- [Consigna A]:
Imprime, por favor, la parte del ensayo sobre Borges que se abre con las palabras que contienen "Los principales partidarios" y se cierra con "mismo de Borges.".
- [Consigna B]:
Según el ensayo sobre Borges, ¿por qué critica Borges a Carlyle en su nota a pie de página? Contesta en una a tres oraciones.
- [Consigna C]:
Sigue escribiendo el ensayo sobre Borges desde el punto en que se detiene.

Un ensayo sublime y deshilachado 

Su costumbre de deslectura extrapoladora lleva a Borges a alguna imprecisión, voluntaria o no, en la consignación de los hechos y los dichos. Por ejemplo los “siete pies de tierra inglesa” que menciona Snorri, para él son seis. Es cierto que la expresión “seis pies de tierra” circula normalmente en el habla de los británicos para indicar la tumba, pero no corresponde al texto de Snorri.14 Tampoco coincide con Carlyle, a quien Borges cita y critica. Al alabar la economía verbal con que el rey inglés amenaza de muerte al noruego, Borges advierte a pie de página: “Carlyle (Early Kings of Norway, XI) desbarata, con una desdichada adición, esa economía. A los seis pies de tierra inglesa, agrega for a grave (‘para sepultura’)” (2: 134). 

Sin embargo, el texto de Carlyle es explícito en señalar la cifra de siete pies: “pero en lo que se refiere a Harald y a la parte de Inglaterra que le estaba destinada, Tostig respondi(ó) con estas palabras: “Siete pies de tierra inglesa, o más, si lo requiere, para una tumba”.15 Carlyle se asombra, incluso, de tamaña estatura, dos páginas más adelante, cuando narra la muerte de Hardrada: “Algunos dicen que necesitó una tumba de más de siete pies; Laing, interpretando las medidas de Snorri, hace a Harald alto de ocho pies, espero que con algún error en exceso”.16 

Los principales partidarios de los seis pies dicen apoyarse en la Historia Anglorum, del diácono Enrique de Huntingdon, escrita un siglo antes que las sagas de Sturluson, pero ni en el texto latino ni en la traducción inglesa de la obra de Enrique hay huellas del diálogo en cuestión.17 Otros prefieren, como Borges, retomar la expresión corriente de la lengua inglesa, aunque algunos no dudan en tomar como fuente histórica fidedigna este texto mismo de Borges.

- [Datos mostrados]:
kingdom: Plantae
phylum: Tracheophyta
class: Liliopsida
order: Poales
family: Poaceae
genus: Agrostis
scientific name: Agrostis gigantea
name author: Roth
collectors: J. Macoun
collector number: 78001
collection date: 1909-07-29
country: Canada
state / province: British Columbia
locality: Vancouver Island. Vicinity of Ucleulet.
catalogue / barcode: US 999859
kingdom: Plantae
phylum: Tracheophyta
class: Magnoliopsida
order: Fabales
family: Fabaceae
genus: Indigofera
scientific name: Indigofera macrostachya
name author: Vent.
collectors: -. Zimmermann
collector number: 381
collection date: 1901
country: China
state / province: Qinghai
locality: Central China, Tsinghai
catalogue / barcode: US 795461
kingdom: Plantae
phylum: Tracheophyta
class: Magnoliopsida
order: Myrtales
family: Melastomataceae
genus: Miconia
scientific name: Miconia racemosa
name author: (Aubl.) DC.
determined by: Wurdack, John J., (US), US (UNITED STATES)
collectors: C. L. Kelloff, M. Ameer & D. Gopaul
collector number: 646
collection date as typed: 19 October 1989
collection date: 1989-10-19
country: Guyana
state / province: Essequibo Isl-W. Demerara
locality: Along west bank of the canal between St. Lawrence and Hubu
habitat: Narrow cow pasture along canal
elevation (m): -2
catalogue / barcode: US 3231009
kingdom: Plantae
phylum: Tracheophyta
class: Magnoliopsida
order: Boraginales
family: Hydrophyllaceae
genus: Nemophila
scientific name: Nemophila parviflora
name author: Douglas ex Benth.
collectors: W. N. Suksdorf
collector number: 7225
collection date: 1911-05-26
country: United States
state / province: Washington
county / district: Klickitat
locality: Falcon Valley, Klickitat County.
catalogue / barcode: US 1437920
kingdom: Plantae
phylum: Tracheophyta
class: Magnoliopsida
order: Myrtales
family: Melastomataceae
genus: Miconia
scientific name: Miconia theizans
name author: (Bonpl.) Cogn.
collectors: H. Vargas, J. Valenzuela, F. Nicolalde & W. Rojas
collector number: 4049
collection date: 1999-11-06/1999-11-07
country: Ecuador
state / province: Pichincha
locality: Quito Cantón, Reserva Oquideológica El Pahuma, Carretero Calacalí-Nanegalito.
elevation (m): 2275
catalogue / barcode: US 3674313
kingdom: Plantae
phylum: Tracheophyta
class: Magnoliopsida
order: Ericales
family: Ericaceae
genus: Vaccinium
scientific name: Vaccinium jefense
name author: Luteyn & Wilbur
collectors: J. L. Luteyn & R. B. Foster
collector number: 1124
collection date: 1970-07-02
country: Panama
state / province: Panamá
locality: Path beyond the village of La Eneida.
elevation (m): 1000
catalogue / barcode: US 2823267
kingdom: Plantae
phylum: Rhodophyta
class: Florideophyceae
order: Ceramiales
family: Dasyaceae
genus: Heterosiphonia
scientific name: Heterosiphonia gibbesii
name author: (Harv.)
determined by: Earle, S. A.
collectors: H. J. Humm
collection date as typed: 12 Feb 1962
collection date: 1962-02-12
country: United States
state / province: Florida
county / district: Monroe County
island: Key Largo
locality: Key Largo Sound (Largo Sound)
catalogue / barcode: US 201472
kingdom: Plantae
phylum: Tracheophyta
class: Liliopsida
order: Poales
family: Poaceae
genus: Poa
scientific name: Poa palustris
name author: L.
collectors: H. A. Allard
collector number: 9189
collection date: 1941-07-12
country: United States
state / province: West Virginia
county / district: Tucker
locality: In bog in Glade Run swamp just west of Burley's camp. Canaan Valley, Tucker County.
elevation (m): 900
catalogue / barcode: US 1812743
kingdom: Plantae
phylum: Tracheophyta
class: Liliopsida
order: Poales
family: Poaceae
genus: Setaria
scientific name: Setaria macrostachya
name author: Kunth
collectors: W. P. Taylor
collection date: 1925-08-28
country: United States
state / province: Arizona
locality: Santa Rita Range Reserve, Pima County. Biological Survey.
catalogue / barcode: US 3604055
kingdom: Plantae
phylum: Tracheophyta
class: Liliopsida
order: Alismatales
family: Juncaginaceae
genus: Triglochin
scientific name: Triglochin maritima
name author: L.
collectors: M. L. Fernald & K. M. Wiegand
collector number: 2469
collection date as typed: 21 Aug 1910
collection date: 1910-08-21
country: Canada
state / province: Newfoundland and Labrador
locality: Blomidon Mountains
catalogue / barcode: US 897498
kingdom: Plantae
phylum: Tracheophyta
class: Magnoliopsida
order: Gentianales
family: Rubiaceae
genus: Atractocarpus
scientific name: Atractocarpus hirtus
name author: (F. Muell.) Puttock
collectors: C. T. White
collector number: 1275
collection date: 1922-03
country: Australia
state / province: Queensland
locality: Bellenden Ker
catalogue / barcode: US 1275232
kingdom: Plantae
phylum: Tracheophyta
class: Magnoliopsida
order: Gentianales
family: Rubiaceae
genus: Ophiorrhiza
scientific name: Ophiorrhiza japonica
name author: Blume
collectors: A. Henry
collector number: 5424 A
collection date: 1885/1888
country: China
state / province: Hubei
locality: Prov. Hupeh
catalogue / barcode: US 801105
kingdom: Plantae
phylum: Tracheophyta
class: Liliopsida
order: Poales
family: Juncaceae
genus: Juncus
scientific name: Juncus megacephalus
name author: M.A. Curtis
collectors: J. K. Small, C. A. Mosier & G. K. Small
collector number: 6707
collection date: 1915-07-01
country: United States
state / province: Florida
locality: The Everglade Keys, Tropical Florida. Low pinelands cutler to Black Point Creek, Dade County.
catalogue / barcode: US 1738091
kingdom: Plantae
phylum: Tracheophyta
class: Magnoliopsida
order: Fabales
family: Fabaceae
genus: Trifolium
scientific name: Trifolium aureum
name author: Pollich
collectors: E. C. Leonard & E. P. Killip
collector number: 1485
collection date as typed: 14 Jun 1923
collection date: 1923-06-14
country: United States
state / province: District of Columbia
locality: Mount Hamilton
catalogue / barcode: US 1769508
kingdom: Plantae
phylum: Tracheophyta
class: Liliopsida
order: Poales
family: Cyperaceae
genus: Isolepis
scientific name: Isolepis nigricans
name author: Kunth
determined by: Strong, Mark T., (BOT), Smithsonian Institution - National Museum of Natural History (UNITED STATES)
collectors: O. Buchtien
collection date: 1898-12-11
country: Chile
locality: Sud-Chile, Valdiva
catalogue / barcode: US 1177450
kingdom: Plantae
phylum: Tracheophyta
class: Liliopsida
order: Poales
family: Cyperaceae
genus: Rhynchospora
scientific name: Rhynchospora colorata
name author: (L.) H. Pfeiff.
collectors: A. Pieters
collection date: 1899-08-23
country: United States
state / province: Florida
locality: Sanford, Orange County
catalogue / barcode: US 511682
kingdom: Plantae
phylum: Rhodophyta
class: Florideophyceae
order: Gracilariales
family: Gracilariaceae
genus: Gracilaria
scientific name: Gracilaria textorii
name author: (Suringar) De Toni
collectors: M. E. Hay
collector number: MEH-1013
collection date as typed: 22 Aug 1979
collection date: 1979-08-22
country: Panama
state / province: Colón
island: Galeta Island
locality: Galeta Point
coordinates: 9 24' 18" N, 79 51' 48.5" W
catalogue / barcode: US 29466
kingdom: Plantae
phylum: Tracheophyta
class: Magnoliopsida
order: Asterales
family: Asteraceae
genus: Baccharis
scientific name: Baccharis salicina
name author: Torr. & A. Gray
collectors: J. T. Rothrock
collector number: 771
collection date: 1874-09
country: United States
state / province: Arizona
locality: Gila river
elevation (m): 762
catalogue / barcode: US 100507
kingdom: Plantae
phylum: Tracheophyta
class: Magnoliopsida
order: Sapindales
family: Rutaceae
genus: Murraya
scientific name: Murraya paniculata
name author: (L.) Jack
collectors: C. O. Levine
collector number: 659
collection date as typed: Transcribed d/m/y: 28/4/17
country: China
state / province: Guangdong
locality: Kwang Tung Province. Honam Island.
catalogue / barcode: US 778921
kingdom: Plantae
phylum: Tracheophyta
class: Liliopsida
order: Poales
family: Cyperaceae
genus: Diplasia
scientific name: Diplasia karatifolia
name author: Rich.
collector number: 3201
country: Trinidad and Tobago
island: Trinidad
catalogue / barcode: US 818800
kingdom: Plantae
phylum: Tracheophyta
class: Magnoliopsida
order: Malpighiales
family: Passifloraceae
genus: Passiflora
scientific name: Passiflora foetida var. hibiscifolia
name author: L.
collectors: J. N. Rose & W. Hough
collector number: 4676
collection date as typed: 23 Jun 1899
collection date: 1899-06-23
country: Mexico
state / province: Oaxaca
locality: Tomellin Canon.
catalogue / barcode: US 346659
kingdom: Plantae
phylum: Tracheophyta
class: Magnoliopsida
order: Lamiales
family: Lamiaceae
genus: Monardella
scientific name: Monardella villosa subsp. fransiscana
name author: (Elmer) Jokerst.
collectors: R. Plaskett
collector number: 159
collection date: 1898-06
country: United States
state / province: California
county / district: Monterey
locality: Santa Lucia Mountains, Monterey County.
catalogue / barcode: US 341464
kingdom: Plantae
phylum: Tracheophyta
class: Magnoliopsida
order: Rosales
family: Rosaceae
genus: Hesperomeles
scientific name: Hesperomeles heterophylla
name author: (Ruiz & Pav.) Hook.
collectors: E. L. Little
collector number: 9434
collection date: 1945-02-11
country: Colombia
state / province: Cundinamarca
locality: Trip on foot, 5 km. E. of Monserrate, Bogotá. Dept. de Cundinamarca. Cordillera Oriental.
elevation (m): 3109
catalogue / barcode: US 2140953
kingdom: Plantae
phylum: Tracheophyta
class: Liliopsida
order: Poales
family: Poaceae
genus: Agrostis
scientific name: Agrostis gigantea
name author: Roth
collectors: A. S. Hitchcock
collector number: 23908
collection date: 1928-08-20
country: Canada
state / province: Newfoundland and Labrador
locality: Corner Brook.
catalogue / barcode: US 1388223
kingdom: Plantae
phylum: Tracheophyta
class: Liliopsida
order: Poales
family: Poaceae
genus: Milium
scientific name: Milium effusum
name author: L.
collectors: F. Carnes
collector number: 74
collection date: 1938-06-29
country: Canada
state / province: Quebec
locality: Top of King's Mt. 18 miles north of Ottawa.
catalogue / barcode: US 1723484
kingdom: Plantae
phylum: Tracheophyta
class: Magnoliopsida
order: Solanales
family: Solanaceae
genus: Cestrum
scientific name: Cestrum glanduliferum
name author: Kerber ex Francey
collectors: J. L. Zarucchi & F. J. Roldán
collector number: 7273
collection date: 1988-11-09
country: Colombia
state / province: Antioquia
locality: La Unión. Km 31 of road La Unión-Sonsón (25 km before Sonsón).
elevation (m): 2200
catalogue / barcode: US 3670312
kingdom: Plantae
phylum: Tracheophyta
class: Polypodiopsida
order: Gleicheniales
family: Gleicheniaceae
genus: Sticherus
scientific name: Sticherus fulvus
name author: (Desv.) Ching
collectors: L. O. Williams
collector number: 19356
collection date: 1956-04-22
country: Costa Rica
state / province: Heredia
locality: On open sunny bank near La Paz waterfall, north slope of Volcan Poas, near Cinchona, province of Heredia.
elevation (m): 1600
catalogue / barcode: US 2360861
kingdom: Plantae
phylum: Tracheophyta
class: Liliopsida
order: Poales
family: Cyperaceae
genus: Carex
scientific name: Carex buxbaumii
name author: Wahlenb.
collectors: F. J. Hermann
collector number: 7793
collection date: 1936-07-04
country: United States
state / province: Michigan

- [Respuesta A]:
Los principales partidarios de los seis pies dicen apoyarse en la Historia Anglorum, del diácono Enrique de Huntingdon, escrita un siglo antes que las sagas de Sturluson, pero ni en el texto latino ni en la traducción inglesa de la obra de Enrique hay huellas del diálogo en cuestión.17 Otros prefieren, como Borges, retomar la expresión corriente de la lengua inglesa, aunque algunos no dudan en tomar como fuente histórica fidedigna este texto mismo de Borges.

- [Respuesta B]:
Borges critica a Carlyle porque este añade "for a grave" ("para sepultura") a los pies de tierra inglesa. Con esa adición, a su juicio, Carlyle desbarata la economía verbal con que el rey inglés amenaza de muerte al noruego.

- [Respuesta C]:
Lo cierto es que la historicidad de los datos es poco relevante. El mismo Snorri Sturluson, en el prólogo , afirma que va a narrar historias que ha oído contar a gente conocida, o que ha sacado de crónicas familiares o de canciones y baladas populares transmitidas por los antepasados para divertir a la gente, y que si no se puede discernir lo que tienen de verdadero, al menos la gente que las contaba las tenía por tales.18 

Lo que interesa, en cambio, es percibir la forma en que el ensayo de Borges deslee los textos. Sin descartar su lectura directa de la obra de Snorri, es muy posible que haya retenido esta anécdota de las crónicas de Carlyle, y que haya acabado citando de memoria,19 actualizando sus reconocidas facultades de olvido creativo. 

Borges reprocha a Carlyle un desliz que él mismo comete: desbarata la destreza verbal de Tostig, al adelantar la respuesta en primera persona, “no niego estar aquí” en lugar del ambiguo “no se puede negar que puedas encontrarlo aquí”, del original. 

La impresión es que este ensayo, conducido por una intuición genial, haya padecido de una escritura urgente e improvisada. Los ejemplos referidos al “sabor de lo heroico” no parecen tener mucho que ver con “el  juego psicológico”, “la destreza verbal” y la superación del concepto de patria que observará en la escritura de Snorri. 

Podría atribuirse igualmente a la improvisación el débil final, el “they were glorious” de Lawrence referido al ejército alemán, que vino a reemplazar, al momento de editar Otras inquisiciones (1952) , un incomprensible final que llevaba la versión original, publicada en La Nación en marzo del mismo año y que decía: “Entiendo que algo análogo ocurre con Don Segundo Sombra. Güiraldes es muy superior al gaucho ladino que propone a la admiración”. 

Es una experiencia extraña la del lector de este ensayo, que lee con cierta inquietud el comienzo y avanza con un justificado goce en el primer ejemplo de “pudor de la historia”, en el que encuentra al mejor Borges, para luego sentirse perdido en un discurso descosido. 

No se trata aquí de buscar razones psicológicas o históricas a ese desconcierto. Más estimulante parece la tarea de hacer una apuesta de coherencia siguiendo más de cerca la tesitura del ensayo. Y allí es donde se hace necesario volver a Goethe.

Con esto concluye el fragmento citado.